Consignes: Rédigez la suite du texte sur la servilité de l'Église envers le fascisme, en reprenant après sa dernière phrase.

Document source:
|---|

La servilité de l'Église 
  
          Si M. Novak mentionne le début de la campagne fasciste du printemps 1931 contre l'Action catholique italienne, jamais il n'en souligne la fin survenue en septembre 1931. Jamais, il ne fait état des nombreuses manifestations de servilité de l'Église envers le fascisme, au nom de l'unité organique de la société. 
 
          Une fois la paix conclue entre le Vatican et les autorités fascistes, Pie XI accepta le serment d'allégeance au régime fasciste sans aucune réserve. Le New York Times du 4 décembre 1931 (p.10) rapporta une déclaration de l'Osservatore Romano qui allait dans ce sens. À peine le Vatican eut-il donné son aval complet au serment fasciste que le New York Times révélait qu'onze professeurs d'université venaient de perdre leur emploi pour avoir refusé de prêter le dit serment (19 décembre 1931, p.10). 
 
          Le 9 janvier 1932, Pie XI honora Mussolini en le consacrant membre de l'Ordre papal de l'Éperon d'or (New York Times, 10 janvier 1932, p.9). Le 11 février 1932, Pie XI reçut le Duce pour un long entretien ainsi que pour lui accorder sa bénédiction (New York Times, 12 février 1932, p.1). 
 
          Le clergé italien bénit d'innombrables ralliements fascistes. Pie XI accorda des audiences à de jeunes fascistes provenant de différents pays du monde alors qu'ils visitaient l'Italie (New York Times, 8 septembre 1934, p.17); des évêques italiens rendirent publics leurs dons de bijoux au régime fasciste afin de renflouer les réserves d'or de l'Italie grandement mises à contribution pour financer l'invasion de l'Éthiopie (New York Times, 29 novembre 1935, p.11); le cardinal Schuster de Milan, référant aux Italiens morts lors de l'invasion de l'Éthiopie, confia aux fascistes rassemblés lors d'une messe spéciale en leur honneur que « leur sang avait ouvert les portes de l'Éthiopie à la religion catholique et à la civilisation de Rome ». Il ajouta que le fascisme offrait la « promesse de moralité nationale souhaitée par l'Église catholique » (New York Times, 29 octobre 1935, p.11). Le 12 mai 1996, Jean-Paul II béatifia le cardinal Schuster. Un homme de prières, nous assura-t-on...

|---|

Extraits de données:

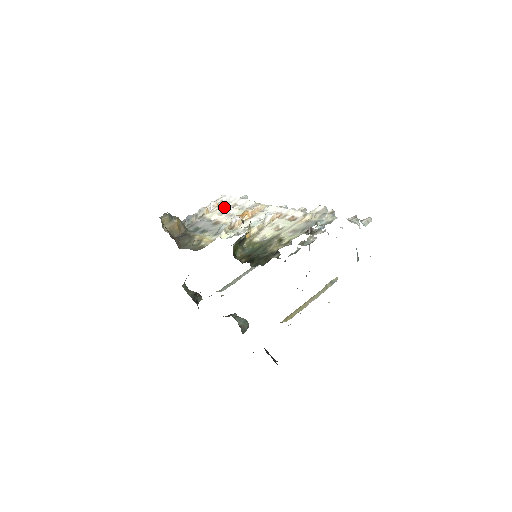
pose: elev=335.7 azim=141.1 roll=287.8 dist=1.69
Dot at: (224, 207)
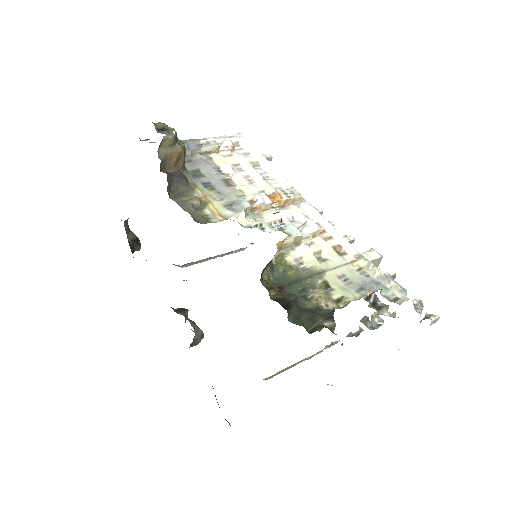
Dot at: (242, 159)
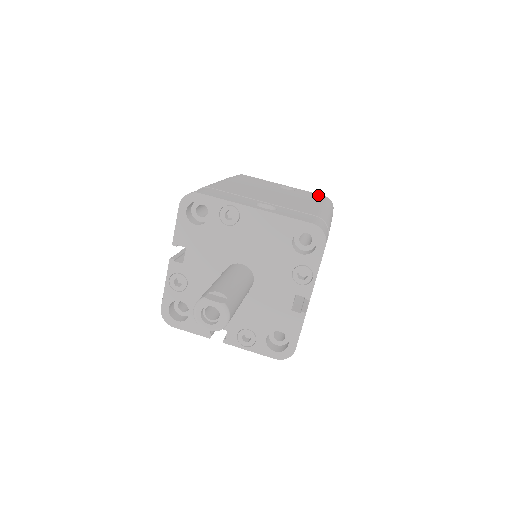
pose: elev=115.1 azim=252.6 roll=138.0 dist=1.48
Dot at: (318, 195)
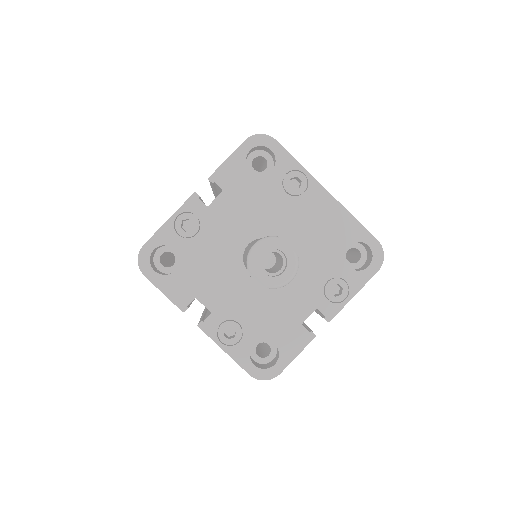
Dot at: occluded
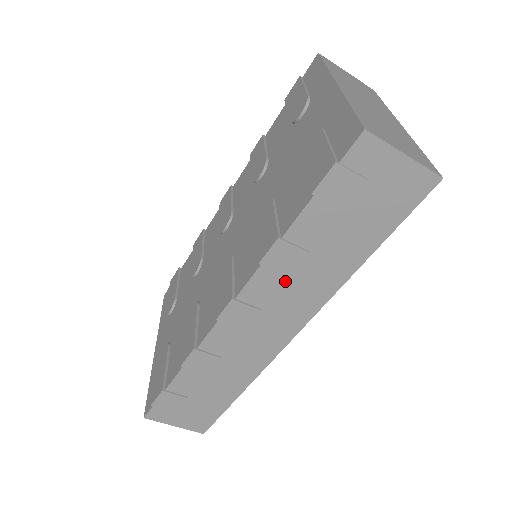
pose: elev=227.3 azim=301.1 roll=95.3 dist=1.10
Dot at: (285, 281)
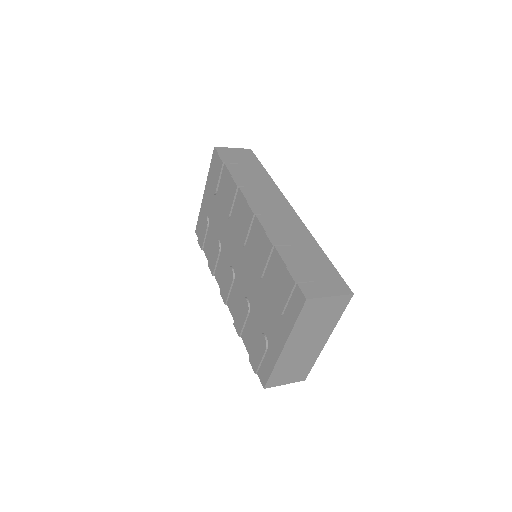
Dot at: occluded
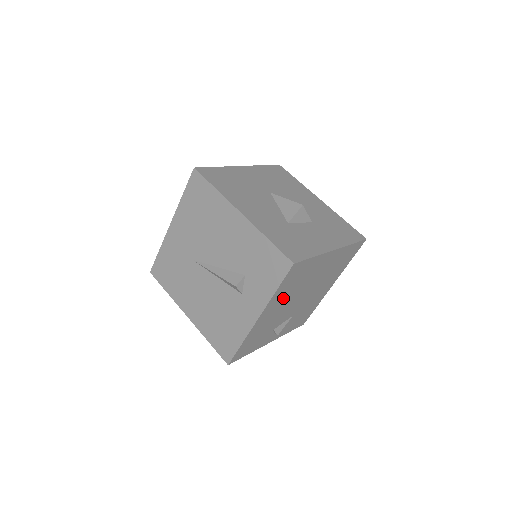
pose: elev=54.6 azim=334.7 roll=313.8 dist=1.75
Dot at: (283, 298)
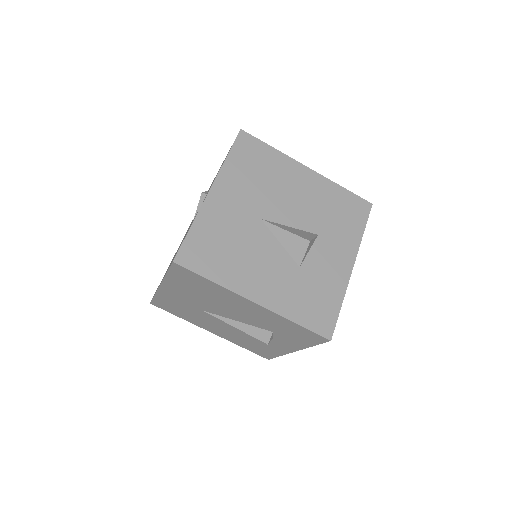
Dot at: occluded
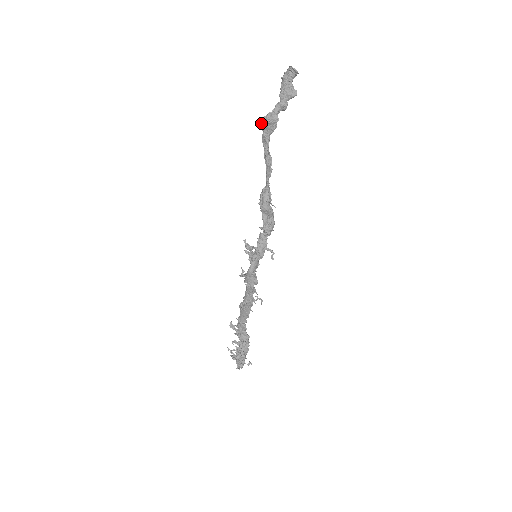
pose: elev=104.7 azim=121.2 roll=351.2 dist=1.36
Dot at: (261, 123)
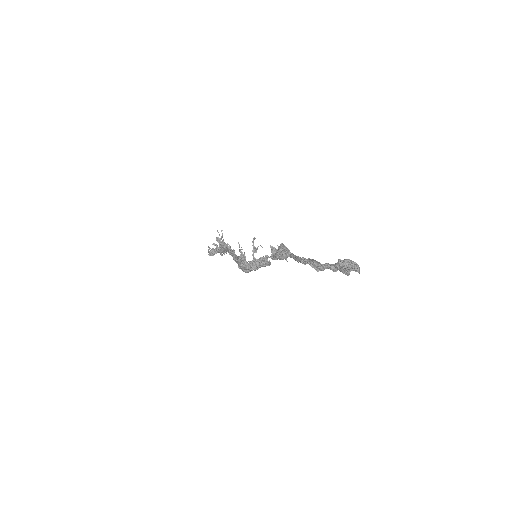
Dot at: (309, 259)
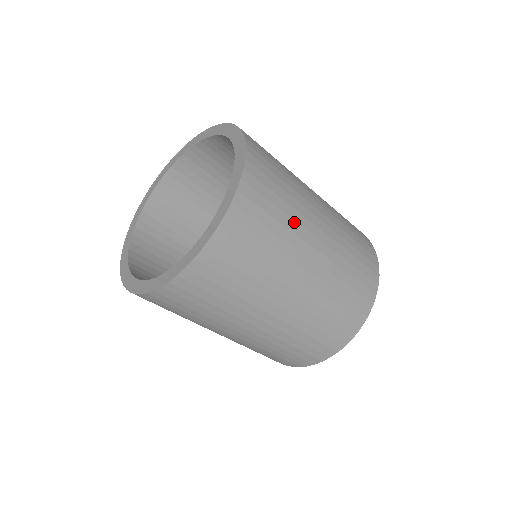
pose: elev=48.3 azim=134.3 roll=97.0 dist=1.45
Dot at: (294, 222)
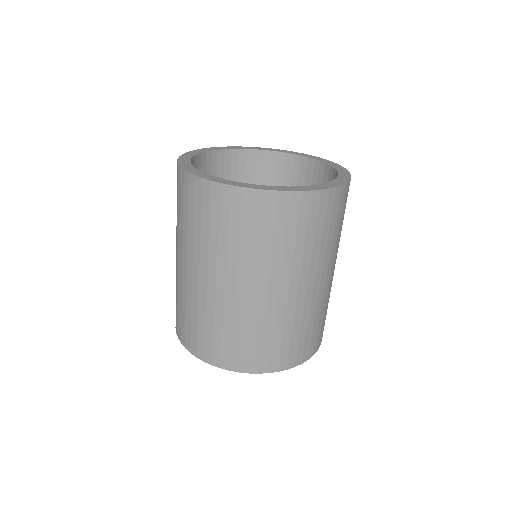
Dot at: (338, 242)
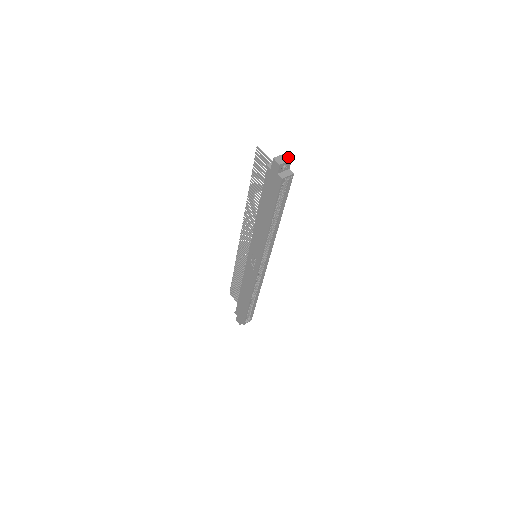
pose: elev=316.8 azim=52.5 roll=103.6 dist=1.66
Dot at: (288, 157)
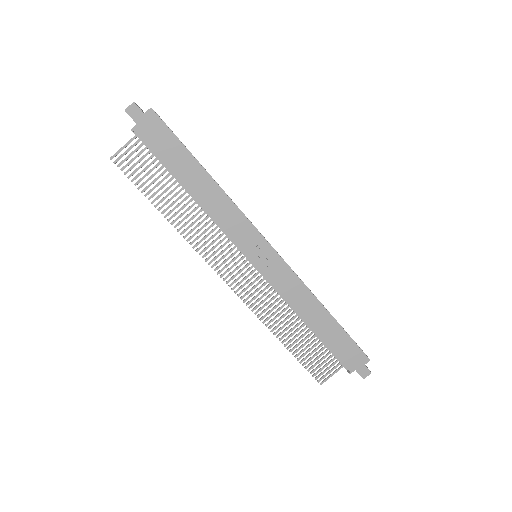
Dot at: occluded
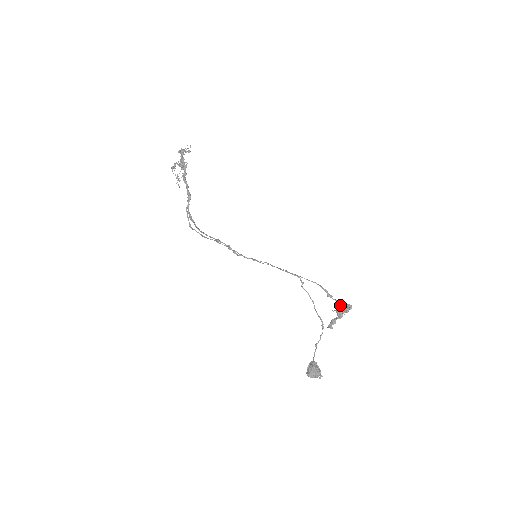
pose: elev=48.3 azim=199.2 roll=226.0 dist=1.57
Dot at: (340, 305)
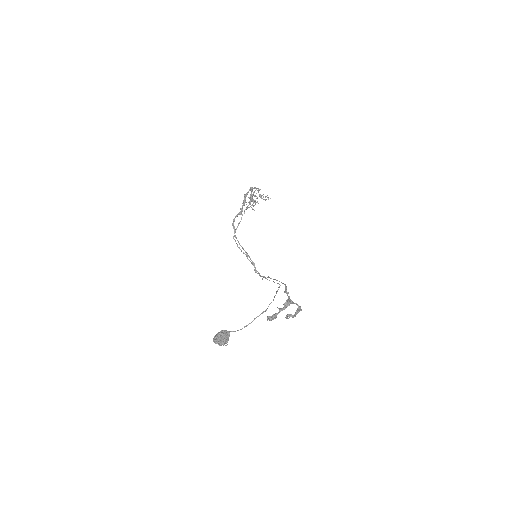
Dot at: (288, 299)
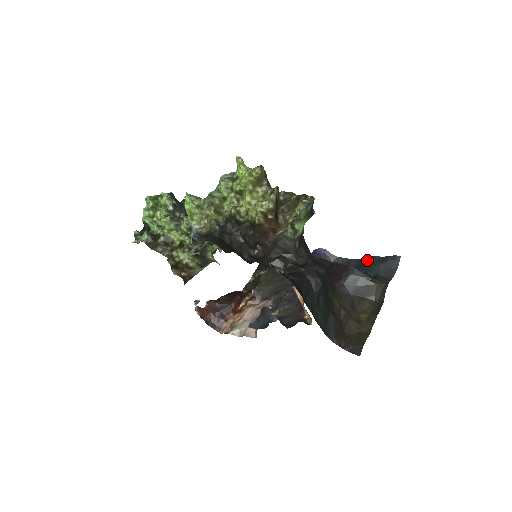
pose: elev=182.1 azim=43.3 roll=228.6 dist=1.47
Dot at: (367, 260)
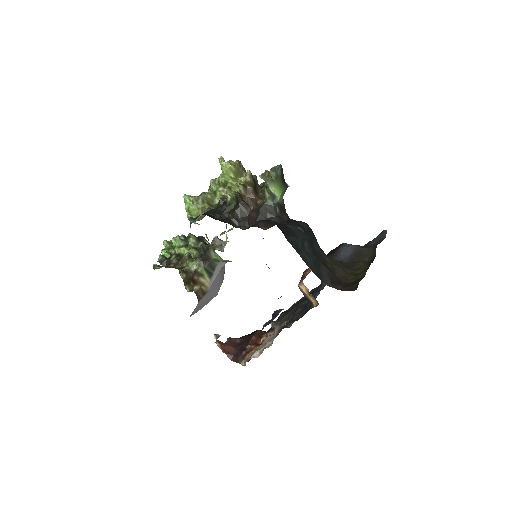
Dot at: occluded
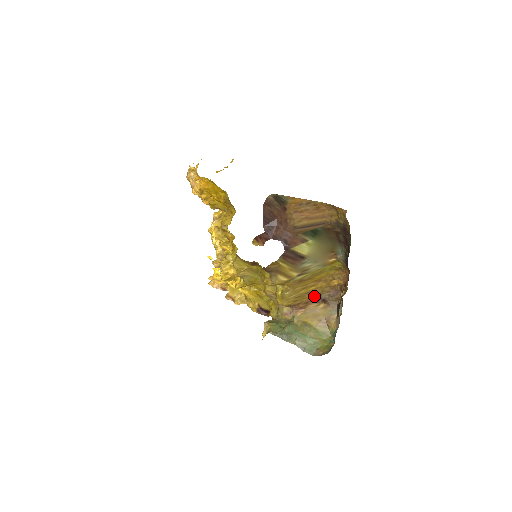
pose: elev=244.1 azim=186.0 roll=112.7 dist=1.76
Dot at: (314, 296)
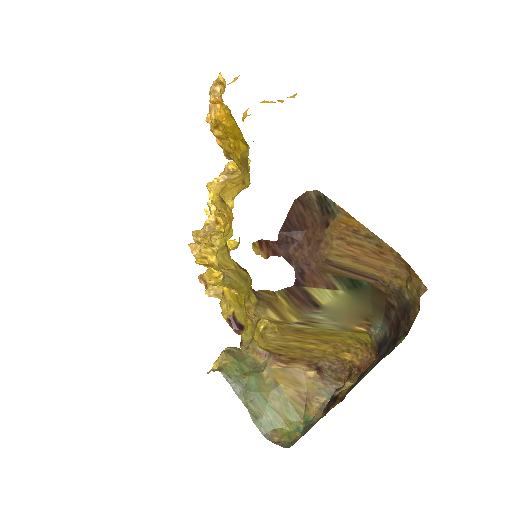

|---|

Réponse à l'exercice:
          Quelques années après que Pie XI eût expliqué au monde que sa rencontre avec Mussolini avait été voulue par la Providence, que c'était le dédain de Mussolini pour les « fétiches de l'école libérale » qui avait rendu possible la signature d'un concordat entre le Vatican et l'Italie fasciste, le pape chercha à répéter l'expérience avec Hitler, un autre qui, assurément, « n'avait pas les préoccupations des hommes de l'école libérale » (Le Devoir, 4 mars 1929, p.1). 
 
          Le signal fut donné en 1933 dans une Lettre collective de l'épiscopat catholique allemand qui proclama haut et fort son allégeance au régime nazi: 
              Notre époque se distingue par une affirmation singulièrement énergique de l'autorité et par l'inflexible volonté d'enchaîner organiquement les citoyens et les corporations au grand Tout figuré par l'État. Elle part ainsi d'un principe du droit naturel: il n'est pas, en effet, de vie sociale qui puisse prospérer sans une autorité suprême, et seuls l'entrée volontaire dans les rangs de la nation, de même que l'assujettissement et l'obéissance aux ordres d'une direction nationale légitime sont en mesure de renforcer la puissance et la grandeur nationales. 
     
              Si l'individu cesse de considérer le Tout national ou s'il se flatte de posséder en lui-même l'étalon qui permet de le juger, il peut bien se former un groupement d'hommes intéressés, mais il n'en sortira jamais une famille et une prospérité nationales véritables. 
     
              C'est seulement quand l'individu se considère comme le membre d'un organisme et place le bien général au dessus de son propre intérêt qu'il redevient capable d'une humble obéissance et qu'il sait joyeusement mettre sa vie au service de son pays, ainsi que le réclame la foi chrétienne. 
     
              [...] À nous, catholiques, il ne semble nullement difficile d'admettre et d'apprécier cette énergique réaffirmation de l'autorité dans la vie organique de l'État allemand et de nous y soumettre avec cette bonne volonté qui est non seulement une vertu naturelle, mais encore, une vertu surnaturelle; car dans l'autorité humaine nous voyons comme un reflet de l'autorité divine, comme une participation à l'éternelle autorité de Dieu. 
     
              D'autre part, nous pouvons nous attendre à ce que l'autorité de l'État, de même que celle de l'Église catholique, ne restreindra la liberté individuelle qu'en la mesure exigée par le bien commun. (Le Devoir, 6 juillet 1933, p.1) 
          Obéissant au principe de l'unité organique de la société, l'Église prôna la dissolution du Parti catholique allemand Zentrum afin que ses membres joignent le Parti national-socialiste dirigé par Hitler et ses acolytes. Le 6 juillet 1933, Le Devoir (p.4) annonçait que la dissolution du parti catholique était chose faite. À cette occasion, le leader du Zentrum M. Brüning déclara que « la mesure permet aux députés [catholiques] de mettre leurs forces et leur expérience à la disposition du front national constitué par M. Hitler ». 
 
          C'était la répétition de ce que Pie XI avait fait en Italie quelques années plus tôt: lâcher le Parti populaire italien d'allégeance chrétienne, contraindre à l'exil les dirigeants catholiques hostiles à leur absorption par le parti fasciste et espérer que la nouvelle alliance avec le fascisme conduirait au renouveau chrétien de la société.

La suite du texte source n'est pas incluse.